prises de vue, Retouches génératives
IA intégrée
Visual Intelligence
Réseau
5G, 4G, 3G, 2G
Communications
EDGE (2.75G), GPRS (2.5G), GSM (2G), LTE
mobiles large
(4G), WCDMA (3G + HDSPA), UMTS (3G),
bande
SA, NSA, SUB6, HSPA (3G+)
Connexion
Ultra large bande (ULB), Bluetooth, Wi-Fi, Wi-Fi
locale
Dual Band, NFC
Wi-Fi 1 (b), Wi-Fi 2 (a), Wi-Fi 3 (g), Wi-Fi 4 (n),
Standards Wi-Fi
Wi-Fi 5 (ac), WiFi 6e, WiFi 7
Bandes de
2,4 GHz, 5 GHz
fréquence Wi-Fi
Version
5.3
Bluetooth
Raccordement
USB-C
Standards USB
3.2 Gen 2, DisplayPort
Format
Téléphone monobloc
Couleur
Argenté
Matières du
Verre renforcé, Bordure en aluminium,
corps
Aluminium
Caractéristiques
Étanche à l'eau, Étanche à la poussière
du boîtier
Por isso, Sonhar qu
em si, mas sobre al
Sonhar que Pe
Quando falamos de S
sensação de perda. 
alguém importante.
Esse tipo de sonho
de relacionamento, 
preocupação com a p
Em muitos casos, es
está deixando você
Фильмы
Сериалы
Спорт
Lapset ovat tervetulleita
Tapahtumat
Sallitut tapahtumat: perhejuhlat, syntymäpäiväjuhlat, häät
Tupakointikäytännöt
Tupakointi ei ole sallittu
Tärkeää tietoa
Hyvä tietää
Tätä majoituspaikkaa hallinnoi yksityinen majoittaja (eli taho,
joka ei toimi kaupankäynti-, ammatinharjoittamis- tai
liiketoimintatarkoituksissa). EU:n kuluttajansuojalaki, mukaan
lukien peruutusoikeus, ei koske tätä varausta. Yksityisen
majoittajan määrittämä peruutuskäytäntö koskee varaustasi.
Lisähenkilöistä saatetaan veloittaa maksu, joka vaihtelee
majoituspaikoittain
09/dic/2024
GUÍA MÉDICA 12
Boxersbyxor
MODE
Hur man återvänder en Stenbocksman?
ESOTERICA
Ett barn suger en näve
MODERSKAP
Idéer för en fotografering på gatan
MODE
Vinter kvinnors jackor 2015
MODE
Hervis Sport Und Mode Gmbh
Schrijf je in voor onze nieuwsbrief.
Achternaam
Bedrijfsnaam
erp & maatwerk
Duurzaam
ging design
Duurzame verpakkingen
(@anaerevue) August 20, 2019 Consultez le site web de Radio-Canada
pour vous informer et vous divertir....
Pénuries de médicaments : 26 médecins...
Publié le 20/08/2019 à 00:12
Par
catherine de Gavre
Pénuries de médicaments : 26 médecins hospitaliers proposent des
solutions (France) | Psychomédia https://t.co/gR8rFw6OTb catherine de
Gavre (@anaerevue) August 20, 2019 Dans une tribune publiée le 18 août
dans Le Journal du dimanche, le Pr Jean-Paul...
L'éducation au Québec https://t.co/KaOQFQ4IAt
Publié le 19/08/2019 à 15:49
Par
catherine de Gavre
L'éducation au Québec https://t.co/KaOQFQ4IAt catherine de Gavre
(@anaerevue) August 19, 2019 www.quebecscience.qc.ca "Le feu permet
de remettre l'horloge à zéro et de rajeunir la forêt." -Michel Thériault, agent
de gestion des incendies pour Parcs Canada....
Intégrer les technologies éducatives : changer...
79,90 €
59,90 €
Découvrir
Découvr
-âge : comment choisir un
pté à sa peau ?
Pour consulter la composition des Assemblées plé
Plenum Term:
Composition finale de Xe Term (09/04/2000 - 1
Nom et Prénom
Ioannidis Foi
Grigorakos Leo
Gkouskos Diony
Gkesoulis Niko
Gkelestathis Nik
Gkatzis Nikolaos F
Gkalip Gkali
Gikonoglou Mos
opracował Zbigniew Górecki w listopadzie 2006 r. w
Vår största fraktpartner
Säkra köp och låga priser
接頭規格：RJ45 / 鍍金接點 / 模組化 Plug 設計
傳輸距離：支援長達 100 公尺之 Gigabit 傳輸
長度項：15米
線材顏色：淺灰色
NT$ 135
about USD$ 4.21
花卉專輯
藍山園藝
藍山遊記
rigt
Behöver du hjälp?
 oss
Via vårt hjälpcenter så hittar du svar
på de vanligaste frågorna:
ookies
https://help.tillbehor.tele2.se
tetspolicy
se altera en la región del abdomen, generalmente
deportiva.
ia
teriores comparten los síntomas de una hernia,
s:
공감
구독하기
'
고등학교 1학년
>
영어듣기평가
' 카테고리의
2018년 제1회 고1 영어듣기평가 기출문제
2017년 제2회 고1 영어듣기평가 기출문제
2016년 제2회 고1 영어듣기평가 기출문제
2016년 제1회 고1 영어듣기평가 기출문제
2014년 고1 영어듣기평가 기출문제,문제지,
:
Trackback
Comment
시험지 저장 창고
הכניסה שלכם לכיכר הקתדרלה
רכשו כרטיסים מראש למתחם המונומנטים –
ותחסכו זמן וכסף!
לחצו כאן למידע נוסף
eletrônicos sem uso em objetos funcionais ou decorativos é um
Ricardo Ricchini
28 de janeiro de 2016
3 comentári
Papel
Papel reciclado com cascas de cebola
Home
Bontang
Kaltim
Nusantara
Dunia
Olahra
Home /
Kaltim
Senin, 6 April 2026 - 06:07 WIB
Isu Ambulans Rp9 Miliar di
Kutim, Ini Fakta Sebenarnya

▶ Task details:
The lines to reproduce run from the one that contains "-âge : comment choisir un" through the last line above; copy them exactly.

▶ Task answer:
-âge : comment choisir un
pté à sa peau ?
Pour consulter la composition des Assemblées plé
Plenum Term:
Composition finale de Xe Term (09/04/2000 - 1
Nom et Prénom
Ioannidis Foi
Grigorakos Leo
Gkouskos Diony
Gkesoulis Niko
Gkelestathis Nik
Gkatzis Nikolaos F
Gkalip Gkali
Gikonoglou Mos
opracował Zbigniew Górecki w listopadzie 2006 r. w
Vår största fraktpartner
Säkra köp och låga priser
接頭規格：RJ45 / 鍍金接點 / 模組化 Plug 設計
傳輸距離：支援長達 100 公尺之 Gigabit 傳輸
長度項：15米
線材顏色：淺灰色
NT$ 135
about USD$ 4.21
花卉專輯
藍山園藝
藍山遊記
rigt
Behöver du hjälp?
 oss
Via vårt hjälpcenter så hittar du svar
på de vanligaste frågorna:
ookies
https://help.tillbehor.tele2.se
tetspolicy
se altera en la región del abdomen, generalmente
deportiva.
ia
teriores comparten los síntomas de una hernia,
s:
공감
구독하기
'
고등학교 1학년
>
영어듣기평가
' 카테고리의
2018년 제1회 고1 영어듣기평가 기출문제
2017년 제2회 고1 영어듣기평가 기출문제
2016년 제2회 고1 영어듣기평가 기출문제
2016년 제1회 고1 영어듣기평가 기출문제
2014년 고1 영어듣기평가 기출문제,문제지,
:
Trackback
Comment
시험지 저장 창고
הכניסה שלכם לכיכר הקתדרלה
רכשו כרטיסים מראש למתחם המונומנטים –
ותחסכו זמן וכסף!
לחצו כאן למידע נוסף
eletrônicos sem uso em objetos funcionais ou decorativos é um
Ricardo Ricchini
28 de janeiro de 2016
3 comentári
Papel
Papel reciclado com cascas de cebola
Home
Bontang
Kaltim
Nusantara
Dunia
Olahra
Home /
Kaltim
Senin, 6 April 2026 - 06:07 WIB
Isu Ambulans Rp9 Miliar di
Kutim, Ini Fakta Sebenarnya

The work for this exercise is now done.